**Exercise inputs:**
+++
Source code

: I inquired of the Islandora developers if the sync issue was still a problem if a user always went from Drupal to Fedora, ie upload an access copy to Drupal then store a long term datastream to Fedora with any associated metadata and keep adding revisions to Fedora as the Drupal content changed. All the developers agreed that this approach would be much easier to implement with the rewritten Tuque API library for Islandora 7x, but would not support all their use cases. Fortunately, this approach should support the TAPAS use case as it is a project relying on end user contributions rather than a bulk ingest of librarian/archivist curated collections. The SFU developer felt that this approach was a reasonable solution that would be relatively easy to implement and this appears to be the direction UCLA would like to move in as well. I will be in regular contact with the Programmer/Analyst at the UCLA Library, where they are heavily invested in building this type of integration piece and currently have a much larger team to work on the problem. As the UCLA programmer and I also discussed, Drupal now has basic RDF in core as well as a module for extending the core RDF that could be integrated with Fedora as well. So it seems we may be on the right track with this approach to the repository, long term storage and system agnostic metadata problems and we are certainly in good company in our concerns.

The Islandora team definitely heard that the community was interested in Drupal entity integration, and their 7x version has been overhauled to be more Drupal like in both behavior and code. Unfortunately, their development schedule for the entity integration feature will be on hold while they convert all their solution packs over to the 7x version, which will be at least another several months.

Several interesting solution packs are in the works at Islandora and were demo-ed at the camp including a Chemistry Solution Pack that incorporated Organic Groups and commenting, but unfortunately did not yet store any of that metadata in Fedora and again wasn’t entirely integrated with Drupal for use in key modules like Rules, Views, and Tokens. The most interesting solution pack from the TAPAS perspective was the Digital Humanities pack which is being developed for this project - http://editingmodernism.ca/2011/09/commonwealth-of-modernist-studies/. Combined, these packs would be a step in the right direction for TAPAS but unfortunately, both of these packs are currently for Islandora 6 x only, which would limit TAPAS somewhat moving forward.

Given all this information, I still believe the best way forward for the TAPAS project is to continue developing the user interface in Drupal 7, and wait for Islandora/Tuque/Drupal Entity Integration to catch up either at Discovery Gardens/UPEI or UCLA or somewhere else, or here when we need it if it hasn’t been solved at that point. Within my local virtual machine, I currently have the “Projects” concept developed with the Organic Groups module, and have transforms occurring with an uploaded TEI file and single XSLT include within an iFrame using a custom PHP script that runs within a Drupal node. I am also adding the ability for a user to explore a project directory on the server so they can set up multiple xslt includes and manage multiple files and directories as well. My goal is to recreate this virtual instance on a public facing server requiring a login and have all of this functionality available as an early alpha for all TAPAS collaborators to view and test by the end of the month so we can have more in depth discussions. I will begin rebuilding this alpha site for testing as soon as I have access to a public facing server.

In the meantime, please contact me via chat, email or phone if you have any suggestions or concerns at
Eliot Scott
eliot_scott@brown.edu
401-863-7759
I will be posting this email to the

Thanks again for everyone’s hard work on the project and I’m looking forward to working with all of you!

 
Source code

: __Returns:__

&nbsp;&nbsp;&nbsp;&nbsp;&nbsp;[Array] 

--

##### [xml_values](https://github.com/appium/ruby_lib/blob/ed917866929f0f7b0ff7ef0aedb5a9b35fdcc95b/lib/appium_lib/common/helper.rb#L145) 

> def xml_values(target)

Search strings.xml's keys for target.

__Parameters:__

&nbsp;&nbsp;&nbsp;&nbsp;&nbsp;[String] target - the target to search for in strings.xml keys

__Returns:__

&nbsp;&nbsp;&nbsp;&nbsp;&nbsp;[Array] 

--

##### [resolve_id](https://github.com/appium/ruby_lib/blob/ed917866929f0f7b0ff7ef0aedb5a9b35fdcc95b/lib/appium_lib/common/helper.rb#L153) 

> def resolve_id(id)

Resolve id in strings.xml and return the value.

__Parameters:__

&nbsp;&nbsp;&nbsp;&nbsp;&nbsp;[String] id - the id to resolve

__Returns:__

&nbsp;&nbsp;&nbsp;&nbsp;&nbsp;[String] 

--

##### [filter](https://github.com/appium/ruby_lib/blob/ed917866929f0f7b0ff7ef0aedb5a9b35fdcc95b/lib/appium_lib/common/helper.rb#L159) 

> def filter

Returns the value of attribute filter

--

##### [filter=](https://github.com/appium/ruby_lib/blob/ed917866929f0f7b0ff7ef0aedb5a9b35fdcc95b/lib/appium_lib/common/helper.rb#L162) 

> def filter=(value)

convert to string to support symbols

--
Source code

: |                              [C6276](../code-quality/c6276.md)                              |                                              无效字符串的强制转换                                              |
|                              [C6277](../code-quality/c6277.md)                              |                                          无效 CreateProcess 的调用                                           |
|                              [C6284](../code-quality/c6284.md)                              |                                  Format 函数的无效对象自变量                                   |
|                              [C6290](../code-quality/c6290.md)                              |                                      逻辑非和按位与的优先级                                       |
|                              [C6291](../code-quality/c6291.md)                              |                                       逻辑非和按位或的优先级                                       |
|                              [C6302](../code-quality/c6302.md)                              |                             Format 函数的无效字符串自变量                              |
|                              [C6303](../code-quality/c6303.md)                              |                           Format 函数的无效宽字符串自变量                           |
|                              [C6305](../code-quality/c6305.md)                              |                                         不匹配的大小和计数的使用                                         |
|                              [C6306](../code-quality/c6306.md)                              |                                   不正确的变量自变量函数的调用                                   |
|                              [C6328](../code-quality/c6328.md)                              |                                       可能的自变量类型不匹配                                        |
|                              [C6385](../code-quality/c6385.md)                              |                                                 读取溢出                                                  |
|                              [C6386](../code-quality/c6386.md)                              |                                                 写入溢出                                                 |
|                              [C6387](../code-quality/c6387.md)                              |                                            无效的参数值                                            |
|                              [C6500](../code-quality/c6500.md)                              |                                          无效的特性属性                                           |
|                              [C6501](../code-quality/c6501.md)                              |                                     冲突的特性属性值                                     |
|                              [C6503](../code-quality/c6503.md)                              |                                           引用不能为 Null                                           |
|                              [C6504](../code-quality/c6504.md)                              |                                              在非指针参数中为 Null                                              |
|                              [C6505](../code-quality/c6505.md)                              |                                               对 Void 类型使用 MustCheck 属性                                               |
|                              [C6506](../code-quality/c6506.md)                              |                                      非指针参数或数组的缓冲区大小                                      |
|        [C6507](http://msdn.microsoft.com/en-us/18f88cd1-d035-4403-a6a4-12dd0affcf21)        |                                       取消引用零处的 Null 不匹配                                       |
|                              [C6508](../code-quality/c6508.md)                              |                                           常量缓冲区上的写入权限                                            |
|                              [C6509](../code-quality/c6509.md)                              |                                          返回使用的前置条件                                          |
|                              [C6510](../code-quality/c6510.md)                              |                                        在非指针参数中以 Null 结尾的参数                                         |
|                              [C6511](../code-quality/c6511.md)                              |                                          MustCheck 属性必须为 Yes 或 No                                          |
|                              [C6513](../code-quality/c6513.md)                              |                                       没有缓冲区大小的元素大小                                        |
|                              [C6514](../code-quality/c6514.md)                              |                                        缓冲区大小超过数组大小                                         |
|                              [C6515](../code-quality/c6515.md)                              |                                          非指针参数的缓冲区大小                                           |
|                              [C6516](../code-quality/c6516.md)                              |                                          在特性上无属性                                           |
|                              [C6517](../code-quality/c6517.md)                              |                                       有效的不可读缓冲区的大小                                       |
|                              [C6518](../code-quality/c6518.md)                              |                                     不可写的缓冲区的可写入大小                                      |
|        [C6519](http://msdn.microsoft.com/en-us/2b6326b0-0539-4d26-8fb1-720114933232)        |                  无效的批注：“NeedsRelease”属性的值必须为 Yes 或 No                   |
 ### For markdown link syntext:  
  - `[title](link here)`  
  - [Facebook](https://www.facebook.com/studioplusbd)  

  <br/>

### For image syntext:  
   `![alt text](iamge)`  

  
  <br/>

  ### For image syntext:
+++
**Directions:** What lines above contain "email"? Copy them out.

**Completed exercise:**
In the meantime, please contact me via chat, email or phone if you have any suggestions or concerns at
I will be posting this email to the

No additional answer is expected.